RE: I work at a BJ's Wholesale club which sells floor model tv's to employees for 30% off.

1: As a employee- you have info most do not have on buying a floor model- One biggie is how LONG display has been a display... another is how they are power cycled ON and OFF each day- or if static images are being displayed for long periods.
(Not important on LCD vs CRT's of days gone past- (or Plasmas)ject to burn-in....DLP's, Dila's etc RPTV's with High-Pressure lamps and light engines which do not like being turned off without sub a proper cooling cycle.)

2: There is something to be said for floor models if they make it past 30-days being problem free- BUT unless there is a BIG difference in price - BUY NEW.

(TV's these days don't last 20 years like CRT's of days gone by do- additionally they are expensive to repair- Parts aren't cheap)

FYI: With the size and weight of HDTV these days- It's NOT a major chore to return a problematic set to the store as it was when sets weighed 350 lbs!!!

(BTW=Refurbs are a crap shoot- Even if the factory does the refurbs- read below)

3: Warranty- Some mfgs have wording in their warranty abut floor models not being covered...

4: Some extended warranty companies- Same- Check to see if they cover floor models.

5: Buy with AMEX, etc -(FULL PURCHASE PRICE)- that gives you a extra year of warranty.

********************
*Success with getting Floor models repaired:*

I've had several floor model HDTV's over the past 10? years.

*Toshiba 55"HDTV= Floor model-bought DOA..

(Total time spent to get a working tv? about 100hrs-... and 9 months! and (4) sets/ units!!!!)*

(Set #1) Was jerked around on parts availability for around 4-5 months.. *It was only by calling the Toshiba Executive offices directly* the part (Digital Convergence board) was "found".
(I had at one time had the log-in info service center #1 was using to check various suppliers on availability of the part- was always showing part was out there=ETA 2-weeks but no-one had any)

Digital Convergence board arrived (to the hack of a service center) next day via FedEx- 15 days later received Set #1 back from "repair" with major convergence issues... It died totally within 2 hrs run time.









(This caused a bunch of back and forth calls to Toshiba- Toshiba at one time wanting to give back money paid- Which was not acceptable to me as replacement cost would be 3 times that.)

The HEAD of Customer service.. agreed to replace with a current (+ specific) model-

(Set #2) Wrong unit was shipped via TRUCK.

Movers pulled it out of box- while doing so SCREEN came OFF...
(Someone had not reinstalled the screws which held the screen on! (refurb)

While the screen was OFF- I noticed the first surface mirror and lenses had big greasily hand /finger prints all over them- which is not cool on a RPTV as the acids in the oils of fingerprints will degrade same.

Regarding finger prints on the first surface mirror and lenses- 3 of the 4 sets had such!..

While waiting for the "next" unit (Set#3) I burned it in and calibrated that set - Whoever got that set back got a nice one.









(Set #3- via Air Fright) Along here somewhere was a another unit shipped which died after only a few days- I pulled all the access covers off the set /speaker grills before having the set "serviced".... When I got it back set had major problems..(IIRC digital convergence board AGAIN- on a totally different set/model) . In additional the wiring , the *High Voltage wires were NOT in the plastic standoffs*..







. all wiring was just "thrown" into the set with the High Voltage (30,000 volts?+/-) "laying" on the main board /various components...
(To me a major FIRE HAZARD- I can see a year of so down the road a short causing a FIRE.)

Another service center inspected unit and said:
A: They really didn't want to straighten out Service center #1's hack job.
B: Gave a quote of $400+ to fix Service center #1's handywork.

This was fine with me-









Set # 4 Toshiba denied repairing unit #3... Shipped out Set #4.

Set #4 via Air Freight was "ok".... Unit functional- as agreed upon.
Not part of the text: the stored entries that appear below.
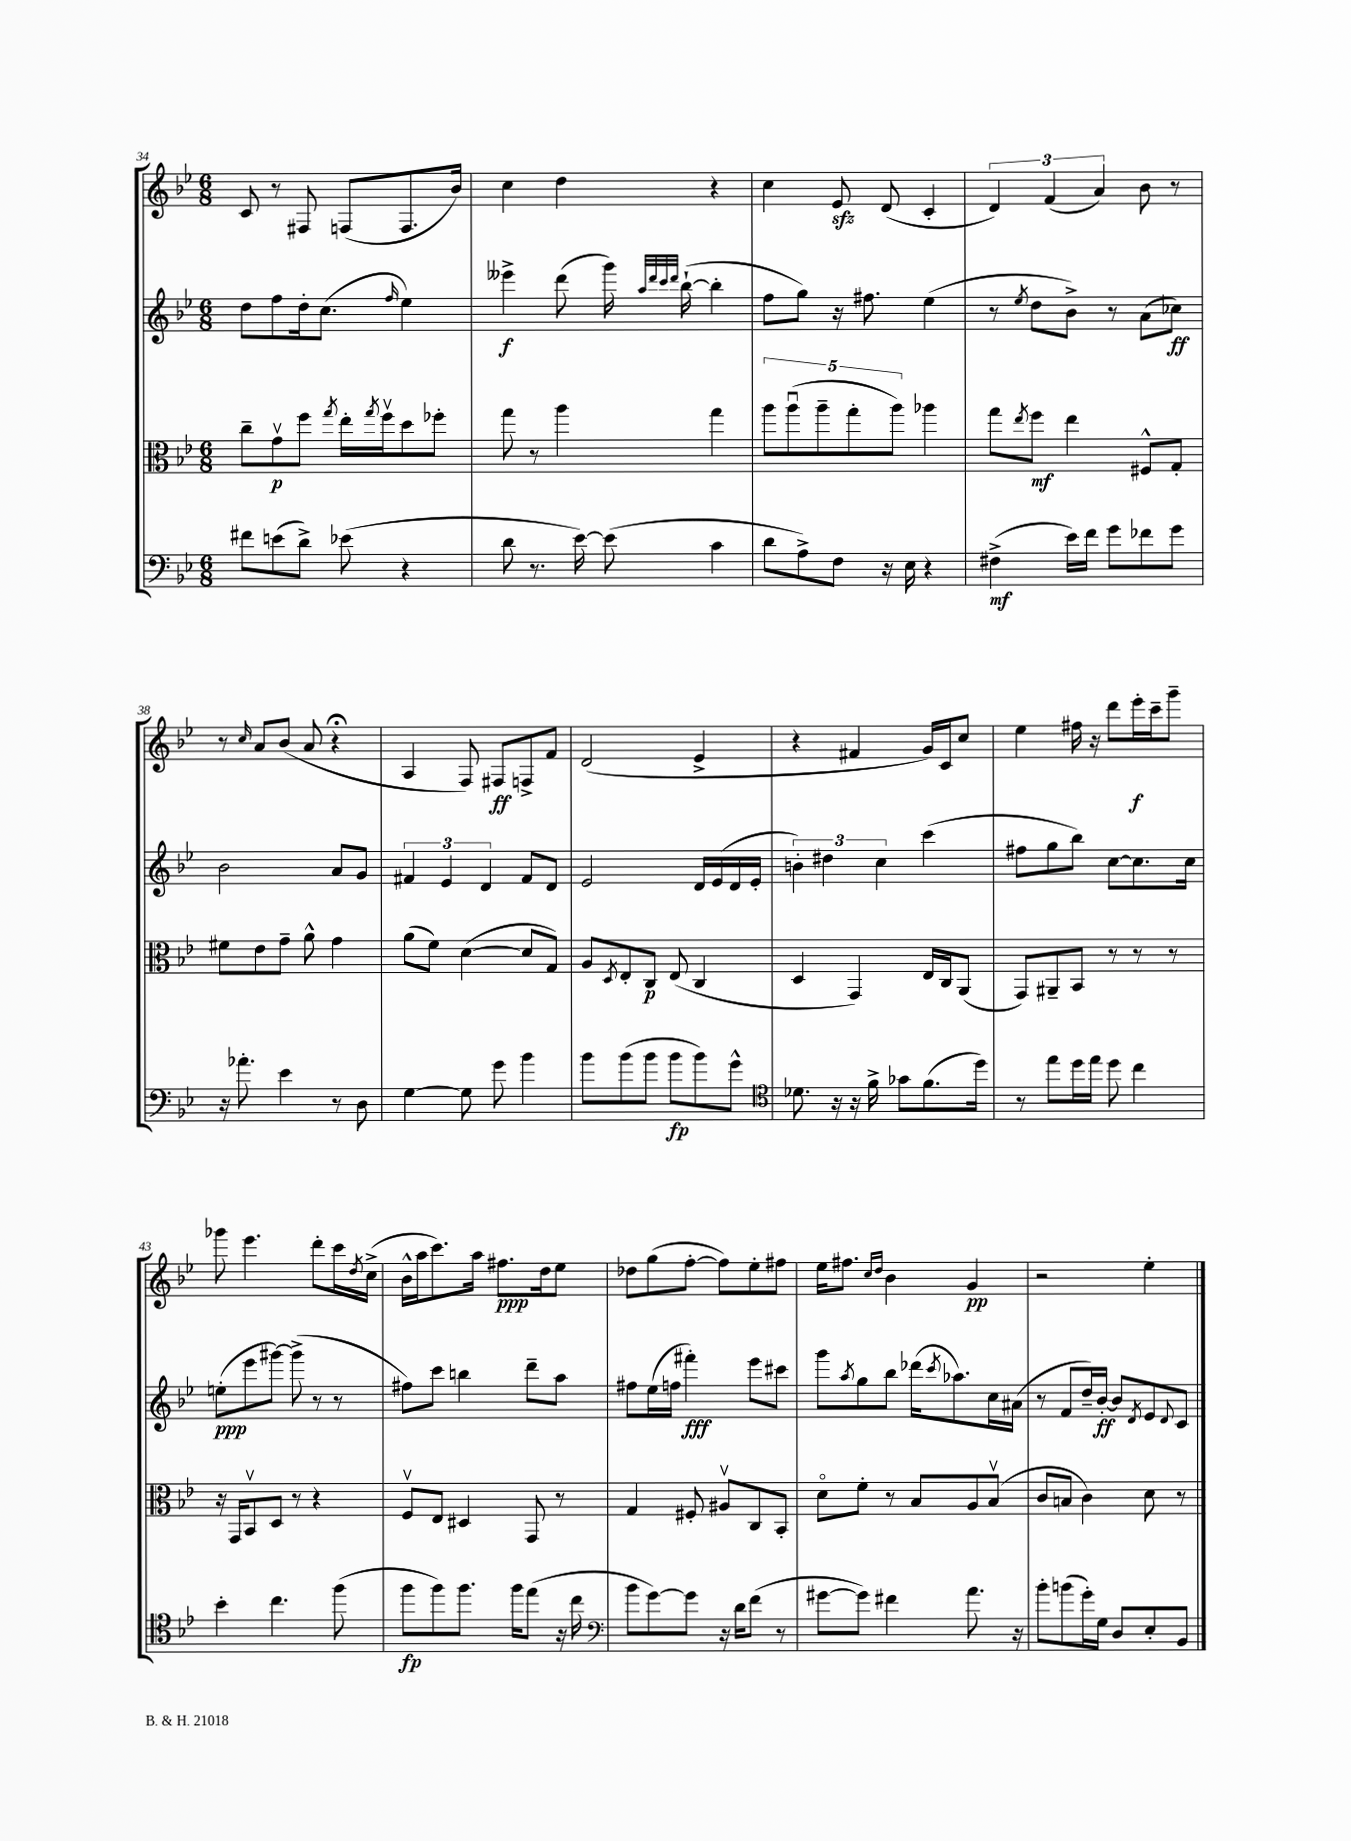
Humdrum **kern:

**kern	**dynam	**kern	**dynam	**kern	**dynam	**kern	**dynam
*part4	*part4	*part3	*part3	*part2	*part2	*part1	*part1
*staff4	*staff4	*staff3	*staff3	*staff2	*staff2	*staff1	*staff1
*clefF4	*	*clefC3	*	*clefG2	*	*clefG2	*
*k[b-e-]	*	*k[b-e-]	*	*k[b-e-]	*	*k[b-e-]	*
*M6/8	*	*M6/8	*	*M6/8	*	*M6/8	*
=34	=34	=34	=34	=34	=34	=34	=34
8f#X\L	.	8cc~\L	.	8dd\L	.	8c/	.
(8en\	.	8gv\	p	8ff\	.	8r	.
8d^\J)	.	8ff\J	.	16dd'\k	.	8F#X/	.
.	.	.	.	(8.cc\J	.	.	.
.	.	8qgg/	.	.	.	.	.
(8e-X\	.	16ee-'\LL	.	.	.	(8Fn/L	.
.	.	8qgg/	.	.	.	.	.
.	.	16ffv\J	.	.	.	.	.
.	.	.	.	16qqff/	.	.	.
4r	.	8dd\	.	4ee-\)	.	8.F/	.
.	.	8ff-X'\J	.	.	.	.	.
.	.	.	.	.	.	16b-/Jk)	.
=35	=35	=35	=35	=35	=35	=35	=35
8d\	.	8gg\	.	4eee--X^\	f	4cc\	.
8.r	.	8r	.	.	.	.	.
.	.	4aa\	.	(8ddd\	.	4dd\	.
[16e-\)	.	.	.	.	.	.	.
(8e-\]	.	.	.	16ggg\)	.	.	.
.	.	.	.	32qqaa/LLL	.	.	.
.	.	.	.	32qqddd/	.	.	.
.	.	.	.	32qqccc/	.	.	.
.	.	.	.	32qqddd/JJJ	.	.	.
.	.	.	.	([16bb-`\	.	.	.
4c\	.	4gg\	.	4bb-'\]	.	4r	.
=36	=36	=36	=36	=36	=36	=36	=36
8d\L	.	10aa\L	.	8ff\L	.	4cc\	.
.	.	(10aau\	.	.	.	.	.
8A^\)	.	.	.	8gg\J)	.	.	.
.	.	10aa~\	.	.	.	.	.
8F\J	.	.	.	16r	.	8e-zz/	.
.	.	10gg'\	.	.	.	.	.
.	.	.	.	8.ff#X\	.	.	.
16r	.	.	.	.	.	(8d/	.
.	.	10aa\J)	.	.	.	.	.
16E-\	.	.	.	.	.	.	.
4r	.	4aa-X\	.	(4ee-\	.	4c'/	.
=37	=37	=37	=37	=37	=37	=37	=37
(4F#X^\	mf	8gg\L	.	8r	.	6d/)	.
.	.	8qee-/	.	8qee-/	.	.	.
.	.	8ff\J	mf	8dd\L	.	.	.
.	.	.	.	.	.	(6f/	.
16e-\LL)	.	4ee-\	.	8b-^\J)	.	.	.
16f\JJ	.	.	.	.	.	.	.
.	.	.	.	.	.	6a/)	.
8g\L	.	.	.	8r	.	.	.
8f-X\	.	8F#X^^/L	.	(8a\L	.	8b-\	.
8g\J	.	8G'/J	.	8cc-X\J)	ff	8r	.
!!LO:LB:g=z
=38	=38	=38	=38	=38	=38	=38	=38
16r	.	8f#X\L	.	2b-\	.	8r	.
8.a-X'\	.	.	.	.	.	.	.
.	.	.	.	.	.	16qqcc/	.
.	.	8e-\	.	.	.	8a/L	.
4e-\	.	8g~\J	.	.	.	(8b-/J	.
.	.	8a^^\	.	.	.	8a/	.
8r	.	4g\	.	8a/L	.	4r;<	.
8D\	.	.	.	8g/J	.	.	.
=39	=39	=39	=39	=39	=39	=39	=39
[4G\	.	(8a\L	.	6f#X/	.	4A/	.
.	.	8f\J)	.	.	.	.	.
.	.	.	.	6e-/	.	.	.
8G\]	.	([4d\	.	.	.	8F/)	.
.	.	.	.	6d/	.	.	.
8g\	.	.	.	.	.	8F#X/L	ff
4b-\	.	8d/L]	.	8f#/L	.	8Fn^/	.
.	.	8G/J)	.	8d/J	.	8f/J	.
=40	=40	=40	=40	=40	=40	=40	=40
8b-\L	.	8A/L	.	2e-/	.	(2d/	.
.	.	8qD/	.	.	.	.	.
(8b-\	.	8E-'/	.	.	.	.	.
8b-\J	.	8C/J	p	.	.	.	.
8b-\L	fp	(8E-/	.	.	.	.	.
8b-\)	.	4C/	.	16d/LL	.	4e-^/	.
.	.	.	.	(16e-/	.	.	.
8g^^\J	.	.	.	16d/	.	.	.
.	.	.	.	16e-'/JJ	.	.	.
=41	=41	=41	=41	=41	=41	=41	=41
*clefC4	*	*	*	*	*	*	*
8.d-X\	.	4D/	.	6bn'\)	.	4r	.
.	.	.	.	6dd#X\	.	.	.
16r	.	.	.	.	.	.	.
16r	.	4GG/)	.	.	.	4f#X/	.
16f^\	.	.	.	.	.	.	.
.	.	.	.	6cc\	.	.	.
8g-X\L	.	.	.	.	.	.	.
(8.f\	.	16E-/LL	.	(4ccc\	.	16g/LL)	.
.	.	16C/J	.	.	.	16c/J	.
.	.	(8AA/J	.	.	.	8cc/J	.
16dd\Jk)	.	.	.	.	.	.	.
=42	=42	=42	=42	=42	=42	=42	=42
8r	.	8GG/L)	.	8ff#X\L	.	4ee-\	.
8ee-\L	.	8AA#X~/	.	8gg\	.	.	.
16dd\L	.	8BB-/J	.	8bb-\J)	.	16ff#X\	.
16ee-\JJ	.	.	.	.	.	16r	.
8dd\	.	8r	.	[8cc\L	.	8ddd\L	.
4cc\	.	8r	.	8.cc\]	.	16eee-'\L	f
.	.	.	.	.	.	16ccc~\J	.
.	.	8r	.	.	.	8ggg~\J	.
.	.	.	.	16cc\Jk	.	.	.
!!LO:LB:g=z
=43	=43	=43	=43	=43	=43	=43	=43
4b-'\	.	16r	.	(8een'\L	ppp	8ggg-X\	.
.	.	16GG/KL	.	.	.	.	.
.	.	8BB-v/	.	8eee-\	.	4.eee-\	.
4.cc\	.	8D/J	.	[8ggg#X\J)	.	.	.
.	.	8r	.	(8ggg#^\]	.	.	.
.	.	4r	.	8r	.	8ddd'\L	.
(8ff\	.	.	.	8r	.	16ccc\L	.
.	.	.	.	.	.	8qdd/	.
.	.	.	.	.	.	(16cc^\JJ	.
=44	=44	=44	=44	=44	=44	=44	=44
8ff\L	fp	8Fv/L	.	8ff#X\L)	.	16b-^^\LL	.
.	.	.	.	.	.	16aa\J	.
8ff\)	.	8E-/J	.	8ccc\J	.	8.ccc\)	.
8.ff\J	.	4D#X/	.	4bbn\	.	.	.
.	.	.	.	.	.	16aa\Jk	.
.	.	.	.	.	.	8.ff#X\L	ppp
16ff\KL	.	.	.	.	.	.	.
(8ee-\J	.	8GG/	.	8ddd~\L	.	.	.
.	.	.	.	.	.	16dd\k	.
16r	.	8r	.	8aa\J	.	8ee-\J	.
16cc\	.	.	.	.	.	.	.
=45	=45	=45	=45	=45	=45	=45	=45
*clefF4	*	*	*	*	*	*	*
8b-\L	.	4G/	.	8ff#X\L	.	8dd-X\L	.
[8g\)	.	.	.	(16ee-\L	.	(8gg\	.
.	.	.	.	16ffn\JJ	.	.	.
8g\J]	.	8F#X'/	.	4fff#X'\)	fff	[8ff'\J	.
16r	.	8A#Xv/L	.	.	.	8ff\L])	.
16d\KL	.	.	.	.	.	.	.
(8f\J	.	8C/	.	8eee-\L	.	8ee-'\	.
8r	.	8BB-'/J	.	8ccc#X\J	.	8ff#X\J	.
=46	=46	=46	=46	=46	=46	=46	=46
[8g#X\L	.	8d\L	.	8ggg\L	.	16ee-\KL	.
.	.	.	.	.	.	8.ff#X\J	.
.	.	.	.	8qaa/	.	.	.
8g#\J])	.	8f'\J	.	8gg\	.	.	.
.	.	.	.	.	.	16qqcc/LL	.
.	.	.	.	.	.	16qqdd/JJ	.
4f#X\	.	8r	.	8bb-\J	.	4b-\	.
.	.	8B-/L	.	(16ddd-X\KL	.	.	.
.	.	.	.	8qccc/	.	.	.
.	.	.	.	8.aa-X\)	.	.	.
8.a\	.	8A/	.	.	.	4g/	pp
.	.	(8B-v/J	.	16cc\L	.	.	.
16r	.	.	.	(16a#X\JJ	.	.	.
=47	=47	=47	=47	=47	=47	=47	=47
8b-'\L	.	8c/L	.	8r	.	2r	.
(8bn\	.	8Bn/J	.	8f/L	.	.	.
16g'\L)	.	4c\)	.	16dd~/L)	.	.	.
16G\JJ	.	.	.	[16b-'/JJ	ff	.	.
8D/L	.	.	.	8b-/L]	.	.	.
.	.	.	.	8qd/	.	.	.
8E-'/	.	8d\	.	8e-/	.	4ee-'\	.
.	.	.	.	8qqd/	.	.	.
8BB-/J	.	8r	.	8c/J	.	.	.
==	==	==	==	==	==	==	==
*-	*-	*-	*-	*-	*-	*-	*-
Worked fine- Sold several years later

*Total time: about 100 hrs of my time- and 9 MONTHS to get a WORKING TV.
(4) sets, shipping via truck for 2, shipping for (2) sets via Air Freight @ $327 on one air-bill I saw..









Toshiba would have come out cheaper to cut me a check to purchase a replacement unit locally...*

FYI: In addition to the delays I was told to KEEP ALL PACKING MATERIALS- So imagine having 2 big screen TV's in a small living room at times - with boxes/packing material for several months at a time... Pisser being when they finally picked up sets to be returned the guys just threw (literally) the sets in back of a truck minus box/packing materials...

One last thing- ALL sets were damaged in one form or another- SET #1 the idiot (after I helped him load it at Sams) strapping it down too tightly and it busted the main housing...

Other sets- All except #4 were damaged via rolling them from truck to front door 20 feet.









(RPTV's were about 300lbs+ during this time period with housing made out of pressboard.)

NOTE: SET #2, #3 with the big greasily finger/palm prints on first surface mirror and lenses with the screen coming off unit 3 were direct from Toshiba- "Factory refurbs".

Set #4 I believe was "new". (IIRC)

**********************

Next unit bought as a Floor model was a DOA /non-working JVC 61".
(1) phone call to JVC got a replacement lamp.. Lamp arrived next day IIRC
Time spent on phone=10 minutes
Replace lamp =5minutes.


----------